(WHAT THE TASK ASKS): Look over the lines below. Report each one that includes the string "KiCad".

(Electronic design files)

****

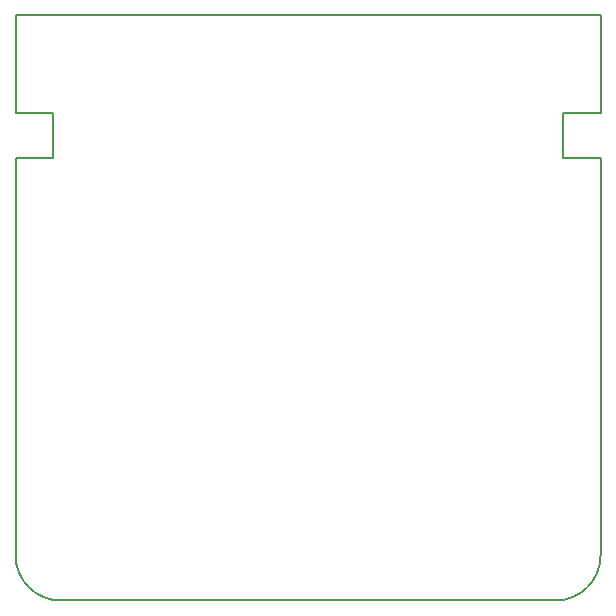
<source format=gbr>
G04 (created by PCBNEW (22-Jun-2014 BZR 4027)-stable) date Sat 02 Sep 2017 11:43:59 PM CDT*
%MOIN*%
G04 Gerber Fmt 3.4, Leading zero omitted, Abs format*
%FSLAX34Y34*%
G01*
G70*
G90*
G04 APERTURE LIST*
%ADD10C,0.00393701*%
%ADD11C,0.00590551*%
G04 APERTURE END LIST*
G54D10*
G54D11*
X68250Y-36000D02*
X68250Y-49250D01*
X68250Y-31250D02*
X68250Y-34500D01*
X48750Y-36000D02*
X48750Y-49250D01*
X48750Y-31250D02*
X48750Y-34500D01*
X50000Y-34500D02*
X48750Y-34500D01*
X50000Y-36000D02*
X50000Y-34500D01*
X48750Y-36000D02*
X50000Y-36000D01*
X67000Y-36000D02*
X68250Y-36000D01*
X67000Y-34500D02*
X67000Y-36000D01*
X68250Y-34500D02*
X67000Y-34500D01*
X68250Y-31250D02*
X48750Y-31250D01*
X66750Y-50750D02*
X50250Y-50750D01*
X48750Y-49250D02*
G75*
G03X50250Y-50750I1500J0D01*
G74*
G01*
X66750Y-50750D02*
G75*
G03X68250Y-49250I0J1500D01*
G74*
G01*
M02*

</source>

****

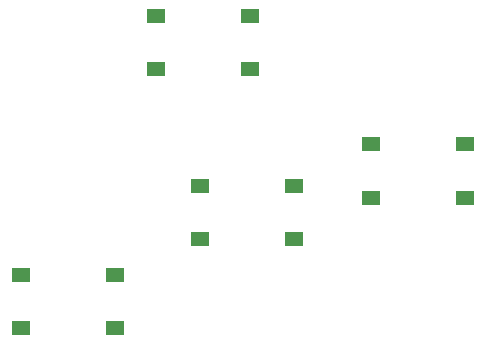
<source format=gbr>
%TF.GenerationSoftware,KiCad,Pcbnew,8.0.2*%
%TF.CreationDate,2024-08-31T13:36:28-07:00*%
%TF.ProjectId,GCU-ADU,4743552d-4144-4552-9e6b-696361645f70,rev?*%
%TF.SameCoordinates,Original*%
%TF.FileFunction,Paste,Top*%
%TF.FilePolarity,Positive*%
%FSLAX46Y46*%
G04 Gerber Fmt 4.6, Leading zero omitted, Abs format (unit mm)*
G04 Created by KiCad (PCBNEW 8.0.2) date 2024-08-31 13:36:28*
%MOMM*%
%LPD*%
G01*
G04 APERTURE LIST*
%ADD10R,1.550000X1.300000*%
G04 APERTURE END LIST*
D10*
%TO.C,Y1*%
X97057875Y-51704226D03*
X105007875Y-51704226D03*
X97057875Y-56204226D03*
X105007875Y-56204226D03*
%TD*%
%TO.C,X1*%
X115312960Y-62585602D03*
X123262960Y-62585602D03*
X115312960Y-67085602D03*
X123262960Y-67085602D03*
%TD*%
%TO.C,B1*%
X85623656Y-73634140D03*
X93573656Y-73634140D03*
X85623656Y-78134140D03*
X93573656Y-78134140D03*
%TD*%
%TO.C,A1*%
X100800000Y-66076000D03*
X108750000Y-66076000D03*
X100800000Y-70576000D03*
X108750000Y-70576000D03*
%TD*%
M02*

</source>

****

(RESULT):
%TF.GenerationSoftware,KiCad,Pcbnew,8.0.2*%
G04 Created by KiCad (PCBNEW 8.0.2) date 2024-08-31 13:36:28*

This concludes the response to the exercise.